For several years, Raymond, Professor Willem Ouwehand and Dr John Bradley have been leading the National Institute for Health Research BioResource for Rare Diseases in Cambridge, which has recruited some 5,800 patients. They are now part of a major initiative launched by Prime Minister David Cameron: the 100,000 Genomes Project. Cambridge University Hospitals NHS Foundation Trust will lead the East of England Genomic Medicine Centre, one of 11 centres across the UK aimed at realising this project and sequencing the genomes of patients affected by cancer or rare diseases.

“The 100,000 Genomes Project is about going forward to having a truly national health service, not a provincial, regional health service,” explains Raymond. “The data will be central, will be national, will be available to researchers and healthcare professionals across the country.”

The sheer number of people recruited will create a powerful dataset and ensure that clinicians and researchers don’t have to start from scratch each time they encounter a new case. In fact, the value of a patient’s genome extends beyond just helping identify the cause of their disease: it’s also important as a ‘control’ to compare against and help find the cause of another patient’s disease. “It’s a form of ‘enforced altruism’. Having all the data stored in a central place means that everybody’s data acts as a control for everybody else’s. It has a multiplying effect.”

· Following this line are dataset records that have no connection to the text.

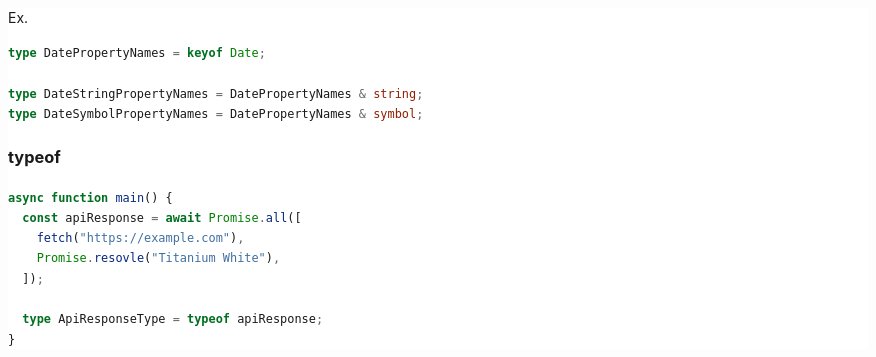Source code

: Ex.

```typescript
type DatePropertyNames = keyof Date;

type DateStringPropertyNames = DatePropertyNames & string;
type DateSymbolPropertyNames = DatePropertyNames & symbol;
```

### typeof

```typescript
async function main() {
  const apiResponse = await Promise.all([
    fetch("https://example.com"),
    Promise.resovle("Titanium White"),
  ]);

  type ApiResponseType = typeof apiResponse;
}
```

Big data also reveals an otherwise glaringly obvious fact that the name ‘rare diseases’ obscures: one in 2,000, even in a population of 64 million, is not an insignificant number of people. “Ten years ago people used to ask ‘Why study rare diseases when they’re so rare?’ It’s only recently that people are coming round to see that, with big data, rare is common.

“Rare diseases are becoming increasingly tractable, too, so now there’s a huge interest in them, which is good: it’s not your fault if your disease is rare. Solving these problems is the next big challenge,” says Raymond with a glint in her eye. “If it was all easy, we wouldn’t be doing it – in typical Cambridge style.”


Trust me, I’m an e-doctor

Big data ‘dating agencies’ are not just for people with rare conditions. A similar concept could help patients with far more common conditions receive the best possible hospital treatment.

Addenbrooke’s Hospital in Cambridge is one of the first ‘eHospitals’ in England, explains Dr Lydia Drumright from the Department of Medicine. Everything that happens to you within the hospital – every test result, every diagnosis, every drug prescribed – is captured in an electronic record. Drumright and her colleague Dr Afzal Chaudhry believe that the wealth of information in these records can be used to better inform the treatments of individuals.

“Around 10–20% of our patients may have diabetes or acute kidney injury, but that’s not necessarily why they’re here,” explains Drumright. “They might have had a heart attack, so they’re being cared for by the cardiology team, but the drugs they’re prescribed might have an impact on their other conditions. Added to that, they’re now more susceptible to infection.

“It’s the junior doctors that have to look after the patients and do the basic prescribing. They’re still learning, but need to know which drugs work best and the hospital’s policy for prescribing antibiotics.”

Could a patient ‘dating agency’ not dissimilar to that suggested by Raymond, based on everyone’s medical records, help these junior doctors? “The doctor can search for other patients that look like their own. They can go back historically and see what drugs were prescribed and what their outcomes looked like.”

Drumright is mindful of setting up a system that tells doctors what to prescribe; the literature about how we interface with technology suggests that people can too easily surrender their responsibility. Instead, it’s about building on collective knowledge, “What we’re trying to do is enhance the doctor’s experience so that it’s not ‘my experience as me’, it’s the experience of every prescriber in the hospital.”